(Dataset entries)
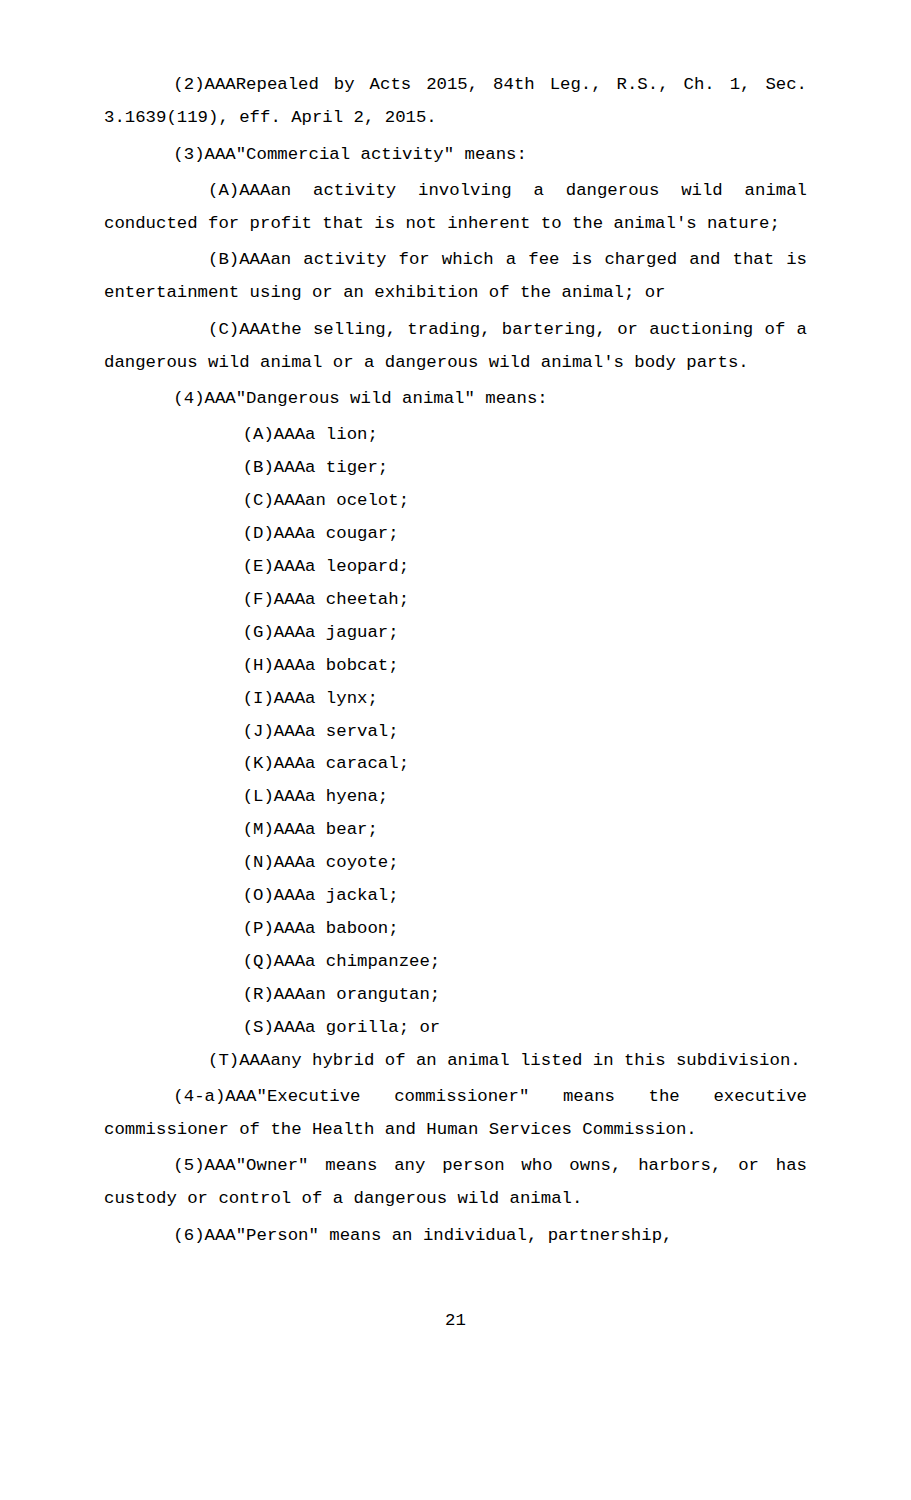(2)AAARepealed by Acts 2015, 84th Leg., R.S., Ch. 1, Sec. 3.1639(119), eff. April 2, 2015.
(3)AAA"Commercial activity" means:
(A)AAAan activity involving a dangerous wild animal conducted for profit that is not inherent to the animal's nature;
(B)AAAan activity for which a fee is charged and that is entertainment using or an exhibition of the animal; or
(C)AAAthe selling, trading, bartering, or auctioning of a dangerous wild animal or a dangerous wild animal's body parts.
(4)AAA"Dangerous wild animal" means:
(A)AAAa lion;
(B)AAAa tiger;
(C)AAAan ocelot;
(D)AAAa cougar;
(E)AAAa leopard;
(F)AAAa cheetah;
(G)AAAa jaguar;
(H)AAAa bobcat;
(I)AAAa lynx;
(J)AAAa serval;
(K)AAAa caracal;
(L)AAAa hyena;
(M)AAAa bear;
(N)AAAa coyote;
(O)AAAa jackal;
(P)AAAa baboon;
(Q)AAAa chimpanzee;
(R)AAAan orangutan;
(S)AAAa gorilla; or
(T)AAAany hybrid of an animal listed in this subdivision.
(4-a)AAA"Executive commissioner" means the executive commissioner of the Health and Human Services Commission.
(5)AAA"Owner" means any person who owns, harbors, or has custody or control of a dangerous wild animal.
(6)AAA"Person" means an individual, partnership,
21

* * *

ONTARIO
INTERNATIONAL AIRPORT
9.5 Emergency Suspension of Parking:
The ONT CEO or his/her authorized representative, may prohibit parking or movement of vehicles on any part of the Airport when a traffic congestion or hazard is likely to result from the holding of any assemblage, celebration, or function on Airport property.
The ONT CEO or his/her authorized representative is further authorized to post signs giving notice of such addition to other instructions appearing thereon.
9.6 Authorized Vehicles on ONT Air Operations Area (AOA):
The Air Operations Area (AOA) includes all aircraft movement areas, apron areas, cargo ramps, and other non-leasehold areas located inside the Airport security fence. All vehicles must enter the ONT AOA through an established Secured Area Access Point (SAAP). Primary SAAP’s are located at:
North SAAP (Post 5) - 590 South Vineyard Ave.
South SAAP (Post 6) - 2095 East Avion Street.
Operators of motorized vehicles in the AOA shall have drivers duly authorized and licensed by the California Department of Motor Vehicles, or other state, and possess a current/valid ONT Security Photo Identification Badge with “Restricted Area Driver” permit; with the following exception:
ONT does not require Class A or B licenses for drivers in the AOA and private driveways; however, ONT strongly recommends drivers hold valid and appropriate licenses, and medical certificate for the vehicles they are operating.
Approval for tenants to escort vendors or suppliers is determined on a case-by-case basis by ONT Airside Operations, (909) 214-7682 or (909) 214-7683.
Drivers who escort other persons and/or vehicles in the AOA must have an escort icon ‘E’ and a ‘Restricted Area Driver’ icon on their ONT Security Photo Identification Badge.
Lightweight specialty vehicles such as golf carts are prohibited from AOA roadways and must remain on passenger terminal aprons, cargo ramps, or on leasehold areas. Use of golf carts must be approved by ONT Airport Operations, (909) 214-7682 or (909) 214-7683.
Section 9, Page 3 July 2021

...

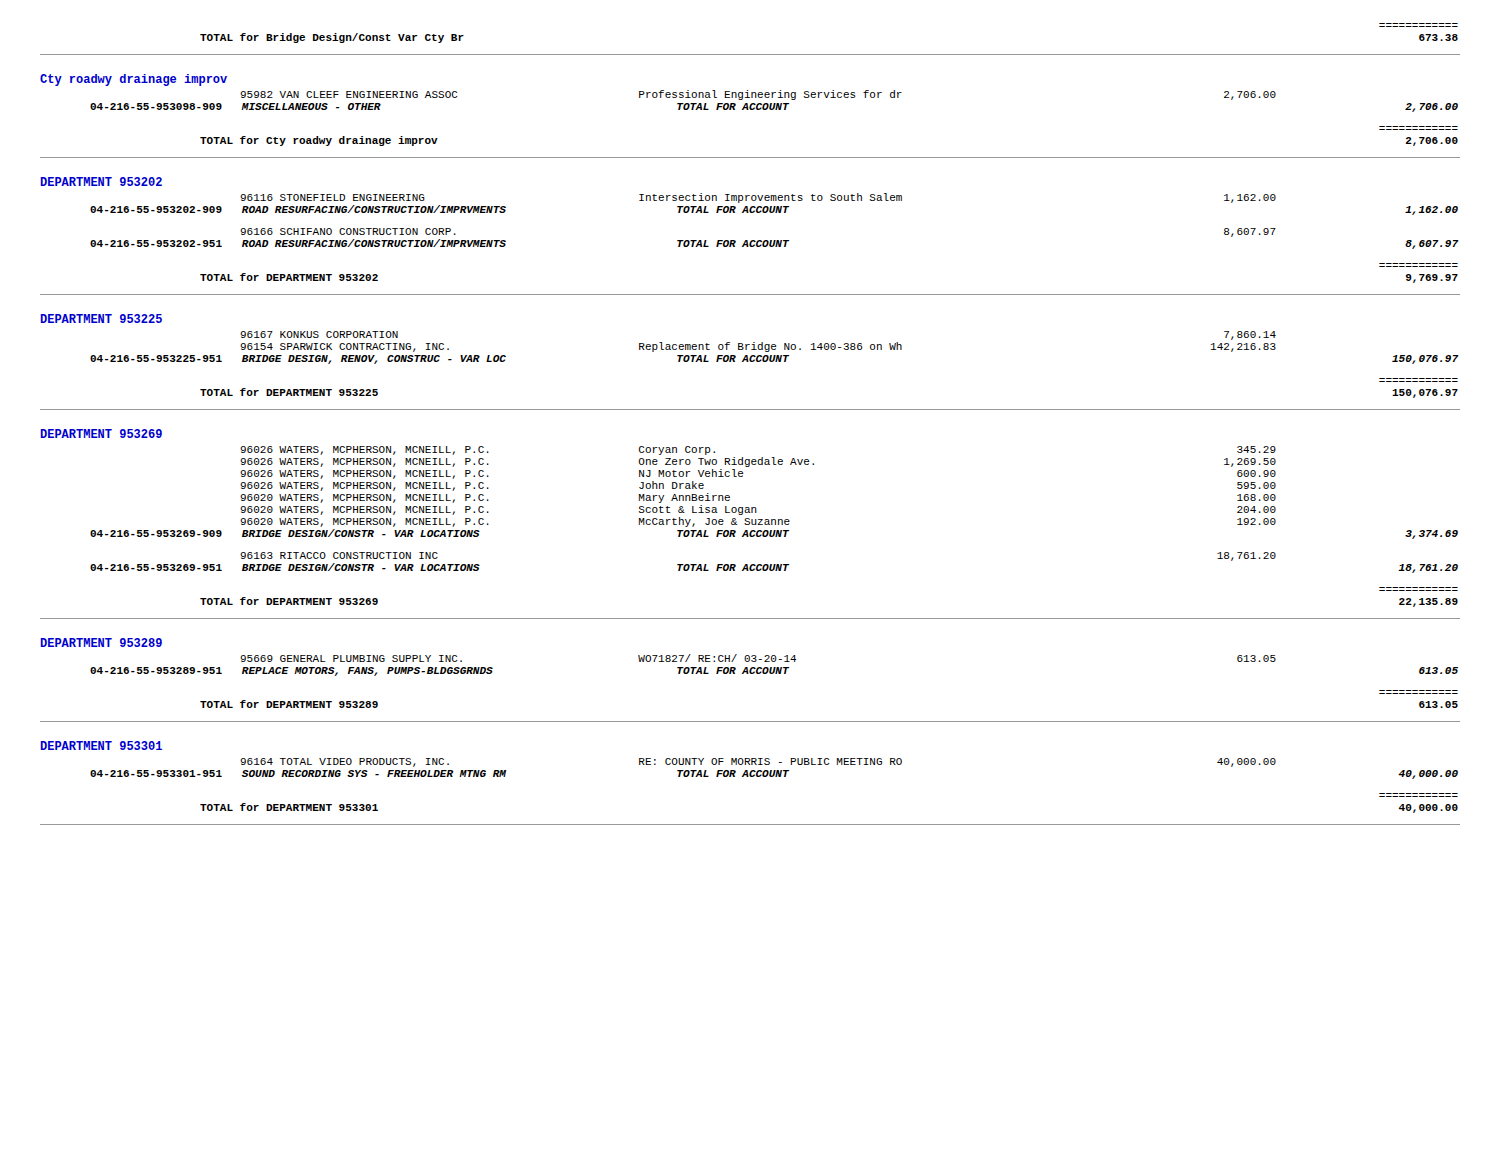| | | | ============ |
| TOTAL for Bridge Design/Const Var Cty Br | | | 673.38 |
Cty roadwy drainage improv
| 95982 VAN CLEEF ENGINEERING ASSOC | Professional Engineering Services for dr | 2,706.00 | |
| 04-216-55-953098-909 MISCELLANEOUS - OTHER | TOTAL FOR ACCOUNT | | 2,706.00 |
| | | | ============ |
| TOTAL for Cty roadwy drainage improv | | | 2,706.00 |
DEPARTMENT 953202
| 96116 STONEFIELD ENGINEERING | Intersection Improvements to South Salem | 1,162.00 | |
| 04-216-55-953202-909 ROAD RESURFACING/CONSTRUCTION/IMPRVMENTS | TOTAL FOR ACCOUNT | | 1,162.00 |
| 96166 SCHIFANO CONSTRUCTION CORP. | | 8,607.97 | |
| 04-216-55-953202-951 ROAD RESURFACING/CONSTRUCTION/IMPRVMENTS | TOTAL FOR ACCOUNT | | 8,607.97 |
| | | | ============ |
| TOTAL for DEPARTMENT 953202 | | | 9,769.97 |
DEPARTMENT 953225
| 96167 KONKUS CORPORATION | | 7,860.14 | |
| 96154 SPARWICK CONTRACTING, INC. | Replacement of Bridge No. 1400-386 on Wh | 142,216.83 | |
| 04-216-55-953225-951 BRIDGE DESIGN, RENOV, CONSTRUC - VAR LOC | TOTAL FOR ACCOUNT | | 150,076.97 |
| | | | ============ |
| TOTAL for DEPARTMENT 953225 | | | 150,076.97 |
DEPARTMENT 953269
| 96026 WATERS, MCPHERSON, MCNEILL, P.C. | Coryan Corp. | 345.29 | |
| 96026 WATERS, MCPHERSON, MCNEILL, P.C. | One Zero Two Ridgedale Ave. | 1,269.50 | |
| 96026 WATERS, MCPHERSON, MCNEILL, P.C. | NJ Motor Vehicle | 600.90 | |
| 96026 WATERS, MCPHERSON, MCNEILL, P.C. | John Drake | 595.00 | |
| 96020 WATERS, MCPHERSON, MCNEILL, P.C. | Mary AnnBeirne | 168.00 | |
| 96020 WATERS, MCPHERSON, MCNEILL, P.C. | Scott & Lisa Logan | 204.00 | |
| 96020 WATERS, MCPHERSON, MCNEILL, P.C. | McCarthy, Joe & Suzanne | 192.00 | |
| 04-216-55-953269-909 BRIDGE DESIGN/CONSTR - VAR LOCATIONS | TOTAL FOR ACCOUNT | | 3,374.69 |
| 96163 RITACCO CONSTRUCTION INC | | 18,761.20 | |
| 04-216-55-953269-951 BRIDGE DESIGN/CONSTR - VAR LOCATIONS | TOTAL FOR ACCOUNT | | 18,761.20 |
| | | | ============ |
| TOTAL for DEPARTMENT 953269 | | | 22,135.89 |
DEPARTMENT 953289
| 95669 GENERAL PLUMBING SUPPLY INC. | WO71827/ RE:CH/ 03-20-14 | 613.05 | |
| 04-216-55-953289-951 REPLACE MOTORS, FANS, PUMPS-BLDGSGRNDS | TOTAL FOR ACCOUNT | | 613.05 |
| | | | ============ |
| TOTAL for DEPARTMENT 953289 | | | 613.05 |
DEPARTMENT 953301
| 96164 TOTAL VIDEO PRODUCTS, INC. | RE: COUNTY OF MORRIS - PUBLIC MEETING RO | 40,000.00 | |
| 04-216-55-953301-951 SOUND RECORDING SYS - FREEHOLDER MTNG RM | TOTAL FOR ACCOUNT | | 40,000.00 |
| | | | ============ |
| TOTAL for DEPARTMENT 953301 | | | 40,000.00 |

* Task goal *
Could you write out, exactly as they stand, only the lines above that begin at the line with "Approval for tenants" and stop after the line with "Section 9, Page 3 July 2021"?

* Written reply *
Approval for tenants to escort vendors or suppliers is determined on a case-by-case basis by ONT Airside Operations, (909) 214-7682 or (909) 214-7683.
Drivers who escort other persons and/or vehicles in the AOA must have an escort icon ‘E’ and a ‘Restricted Area Driver’ icon on their ONT Security Photo Identification Badge.
Lightweight specialty vehicles such as golf carts are prohibited from AOA roadways and must remain on passenger terminal aprons, cargo ramps, or on leasehold areas. Use of golf carts must be approved by ONT Airport Operations, (909) 214-7682 or (909) 214-7683.
Section 9, Page 3 July 2021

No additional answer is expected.